(Collected data)
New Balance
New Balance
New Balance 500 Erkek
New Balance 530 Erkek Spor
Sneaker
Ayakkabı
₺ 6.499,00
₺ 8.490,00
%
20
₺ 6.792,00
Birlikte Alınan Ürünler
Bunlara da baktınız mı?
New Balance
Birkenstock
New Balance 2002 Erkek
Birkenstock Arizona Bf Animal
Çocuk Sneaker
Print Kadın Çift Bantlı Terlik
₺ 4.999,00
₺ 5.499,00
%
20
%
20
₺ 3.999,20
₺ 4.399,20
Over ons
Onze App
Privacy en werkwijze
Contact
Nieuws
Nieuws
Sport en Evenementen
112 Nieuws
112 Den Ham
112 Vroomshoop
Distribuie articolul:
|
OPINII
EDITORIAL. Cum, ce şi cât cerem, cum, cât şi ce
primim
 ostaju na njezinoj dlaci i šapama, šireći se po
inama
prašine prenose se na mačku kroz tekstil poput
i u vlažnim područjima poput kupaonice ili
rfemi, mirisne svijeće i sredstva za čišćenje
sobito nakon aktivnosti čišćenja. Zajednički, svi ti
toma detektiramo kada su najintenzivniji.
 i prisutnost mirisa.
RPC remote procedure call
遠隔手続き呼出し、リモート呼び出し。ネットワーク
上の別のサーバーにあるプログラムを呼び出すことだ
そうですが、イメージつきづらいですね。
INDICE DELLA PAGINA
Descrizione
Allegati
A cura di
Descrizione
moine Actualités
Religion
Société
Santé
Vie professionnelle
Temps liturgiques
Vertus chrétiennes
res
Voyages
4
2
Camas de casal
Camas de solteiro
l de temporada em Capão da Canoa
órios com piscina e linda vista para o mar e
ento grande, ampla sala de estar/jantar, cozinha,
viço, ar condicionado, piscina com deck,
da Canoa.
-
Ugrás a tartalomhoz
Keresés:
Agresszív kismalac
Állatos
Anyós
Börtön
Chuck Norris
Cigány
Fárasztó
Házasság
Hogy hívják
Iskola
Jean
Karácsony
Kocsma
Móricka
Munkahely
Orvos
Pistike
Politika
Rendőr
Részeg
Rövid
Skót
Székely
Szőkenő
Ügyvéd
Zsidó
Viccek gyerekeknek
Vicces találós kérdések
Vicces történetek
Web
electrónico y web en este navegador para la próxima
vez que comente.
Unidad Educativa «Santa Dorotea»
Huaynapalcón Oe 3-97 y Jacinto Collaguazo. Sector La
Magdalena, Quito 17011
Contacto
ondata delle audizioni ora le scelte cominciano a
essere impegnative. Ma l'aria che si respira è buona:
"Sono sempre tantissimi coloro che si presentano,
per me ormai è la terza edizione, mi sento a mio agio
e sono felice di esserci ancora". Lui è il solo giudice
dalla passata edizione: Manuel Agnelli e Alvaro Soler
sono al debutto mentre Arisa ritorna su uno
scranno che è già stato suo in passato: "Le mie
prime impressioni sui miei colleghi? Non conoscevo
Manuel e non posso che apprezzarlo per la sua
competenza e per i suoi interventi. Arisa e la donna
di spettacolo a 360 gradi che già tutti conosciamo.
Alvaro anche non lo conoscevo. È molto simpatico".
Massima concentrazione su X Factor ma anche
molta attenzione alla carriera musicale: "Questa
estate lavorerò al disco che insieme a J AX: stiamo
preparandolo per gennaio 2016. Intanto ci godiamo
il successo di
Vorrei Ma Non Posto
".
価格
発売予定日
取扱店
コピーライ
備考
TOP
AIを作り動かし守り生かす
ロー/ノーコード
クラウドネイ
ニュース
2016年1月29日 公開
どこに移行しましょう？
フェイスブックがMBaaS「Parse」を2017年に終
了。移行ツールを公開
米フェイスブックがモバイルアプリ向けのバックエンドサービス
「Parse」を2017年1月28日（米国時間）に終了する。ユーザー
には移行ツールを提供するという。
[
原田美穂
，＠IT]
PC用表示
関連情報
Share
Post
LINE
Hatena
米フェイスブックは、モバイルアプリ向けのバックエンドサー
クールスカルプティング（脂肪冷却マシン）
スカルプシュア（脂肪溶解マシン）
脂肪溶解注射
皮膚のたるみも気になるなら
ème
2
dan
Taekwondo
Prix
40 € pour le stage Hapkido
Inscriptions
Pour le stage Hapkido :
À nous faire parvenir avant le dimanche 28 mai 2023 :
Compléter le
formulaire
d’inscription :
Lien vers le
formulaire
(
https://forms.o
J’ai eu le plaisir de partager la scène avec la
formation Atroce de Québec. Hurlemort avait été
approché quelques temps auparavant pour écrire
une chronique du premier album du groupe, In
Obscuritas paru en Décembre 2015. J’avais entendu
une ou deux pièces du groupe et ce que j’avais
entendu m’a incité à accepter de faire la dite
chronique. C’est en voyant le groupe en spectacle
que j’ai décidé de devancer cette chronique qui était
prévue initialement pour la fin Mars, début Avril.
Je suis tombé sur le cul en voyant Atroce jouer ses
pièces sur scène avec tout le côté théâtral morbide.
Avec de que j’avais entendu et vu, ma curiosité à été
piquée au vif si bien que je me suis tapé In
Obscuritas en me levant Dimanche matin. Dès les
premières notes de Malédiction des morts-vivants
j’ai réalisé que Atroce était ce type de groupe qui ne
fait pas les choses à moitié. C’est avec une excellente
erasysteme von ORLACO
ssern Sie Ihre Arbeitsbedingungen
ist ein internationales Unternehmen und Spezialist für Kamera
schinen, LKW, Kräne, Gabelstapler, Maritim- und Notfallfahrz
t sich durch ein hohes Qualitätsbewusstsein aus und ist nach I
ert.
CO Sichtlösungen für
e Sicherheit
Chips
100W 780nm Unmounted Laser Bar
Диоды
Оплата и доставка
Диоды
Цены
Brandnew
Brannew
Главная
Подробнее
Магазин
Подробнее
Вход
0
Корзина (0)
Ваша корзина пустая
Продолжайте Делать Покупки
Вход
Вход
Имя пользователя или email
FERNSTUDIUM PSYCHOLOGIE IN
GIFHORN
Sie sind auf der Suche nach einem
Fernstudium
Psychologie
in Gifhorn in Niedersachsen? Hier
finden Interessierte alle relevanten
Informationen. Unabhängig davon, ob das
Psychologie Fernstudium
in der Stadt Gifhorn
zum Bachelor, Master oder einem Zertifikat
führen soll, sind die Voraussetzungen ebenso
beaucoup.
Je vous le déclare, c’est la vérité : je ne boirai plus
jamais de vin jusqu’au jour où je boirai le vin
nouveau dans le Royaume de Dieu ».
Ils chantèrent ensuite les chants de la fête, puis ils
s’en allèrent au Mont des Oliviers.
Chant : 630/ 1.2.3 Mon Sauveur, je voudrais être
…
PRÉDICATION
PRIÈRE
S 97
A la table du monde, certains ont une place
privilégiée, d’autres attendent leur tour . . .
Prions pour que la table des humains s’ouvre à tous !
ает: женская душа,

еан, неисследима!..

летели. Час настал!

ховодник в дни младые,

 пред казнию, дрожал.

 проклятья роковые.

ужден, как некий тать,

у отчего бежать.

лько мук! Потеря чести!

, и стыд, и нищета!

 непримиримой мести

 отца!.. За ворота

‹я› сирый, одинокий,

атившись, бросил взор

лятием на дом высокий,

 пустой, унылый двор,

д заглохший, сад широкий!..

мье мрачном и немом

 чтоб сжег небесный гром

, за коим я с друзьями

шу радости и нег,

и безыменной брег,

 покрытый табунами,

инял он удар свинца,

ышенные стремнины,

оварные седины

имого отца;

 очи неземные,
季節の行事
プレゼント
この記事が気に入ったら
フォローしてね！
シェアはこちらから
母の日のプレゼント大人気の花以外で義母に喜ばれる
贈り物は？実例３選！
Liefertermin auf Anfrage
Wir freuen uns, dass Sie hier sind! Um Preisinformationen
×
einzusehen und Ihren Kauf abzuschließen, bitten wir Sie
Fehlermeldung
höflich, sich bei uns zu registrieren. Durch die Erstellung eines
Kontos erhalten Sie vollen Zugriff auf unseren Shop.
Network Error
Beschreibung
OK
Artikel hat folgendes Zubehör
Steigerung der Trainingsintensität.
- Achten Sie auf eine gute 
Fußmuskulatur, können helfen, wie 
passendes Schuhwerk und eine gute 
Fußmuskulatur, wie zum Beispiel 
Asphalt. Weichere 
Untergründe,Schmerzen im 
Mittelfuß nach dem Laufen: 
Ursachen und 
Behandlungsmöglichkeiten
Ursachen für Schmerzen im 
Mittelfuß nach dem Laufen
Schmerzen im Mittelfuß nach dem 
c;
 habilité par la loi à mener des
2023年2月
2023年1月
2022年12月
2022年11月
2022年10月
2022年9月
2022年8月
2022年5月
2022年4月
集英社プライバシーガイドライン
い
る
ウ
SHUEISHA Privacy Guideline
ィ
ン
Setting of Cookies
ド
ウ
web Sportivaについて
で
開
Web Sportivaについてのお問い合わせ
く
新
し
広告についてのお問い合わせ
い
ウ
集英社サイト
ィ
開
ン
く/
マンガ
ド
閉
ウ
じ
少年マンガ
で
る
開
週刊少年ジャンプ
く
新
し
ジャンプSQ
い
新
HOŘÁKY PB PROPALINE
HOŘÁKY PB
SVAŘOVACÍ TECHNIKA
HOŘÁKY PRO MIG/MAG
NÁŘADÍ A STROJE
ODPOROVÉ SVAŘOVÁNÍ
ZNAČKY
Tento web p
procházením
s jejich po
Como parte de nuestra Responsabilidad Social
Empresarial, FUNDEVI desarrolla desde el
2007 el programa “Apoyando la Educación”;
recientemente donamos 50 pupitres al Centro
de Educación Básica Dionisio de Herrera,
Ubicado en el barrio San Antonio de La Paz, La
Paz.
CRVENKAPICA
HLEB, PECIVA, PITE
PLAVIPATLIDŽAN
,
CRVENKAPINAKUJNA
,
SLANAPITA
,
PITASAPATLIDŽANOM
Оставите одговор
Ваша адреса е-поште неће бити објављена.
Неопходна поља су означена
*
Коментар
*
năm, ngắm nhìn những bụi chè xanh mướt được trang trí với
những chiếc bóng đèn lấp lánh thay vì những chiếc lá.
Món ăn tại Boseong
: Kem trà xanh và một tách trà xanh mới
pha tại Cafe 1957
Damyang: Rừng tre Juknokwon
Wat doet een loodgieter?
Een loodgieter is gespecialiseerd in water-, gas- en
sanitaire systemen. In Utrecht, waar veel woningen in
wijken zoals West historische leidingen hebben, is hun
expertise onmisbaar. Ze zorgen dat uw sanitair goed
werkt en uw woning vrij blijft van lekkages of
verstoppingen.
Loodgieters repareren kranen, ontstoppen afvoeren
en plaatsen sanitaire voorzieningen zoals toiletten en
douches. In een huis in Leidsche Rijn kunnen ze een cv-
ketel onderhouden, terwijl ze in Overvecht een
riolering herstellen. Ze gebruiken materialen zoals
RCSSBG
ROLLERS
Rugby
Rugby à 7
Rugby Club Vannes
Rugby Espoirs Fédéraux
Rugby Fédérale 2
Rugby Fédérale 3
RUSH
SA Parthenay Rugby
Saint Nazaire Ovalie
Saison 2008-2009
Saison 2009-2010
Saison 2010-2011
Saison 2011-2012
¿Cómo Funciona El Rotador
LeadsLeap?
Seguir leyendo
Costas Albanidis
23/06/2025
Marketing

* Problem:
Across the records above, return every line that contains the word "Birkenstock".

* Answer to the exercise:
Birkenstock
Birkenstock Arizona Bf Animal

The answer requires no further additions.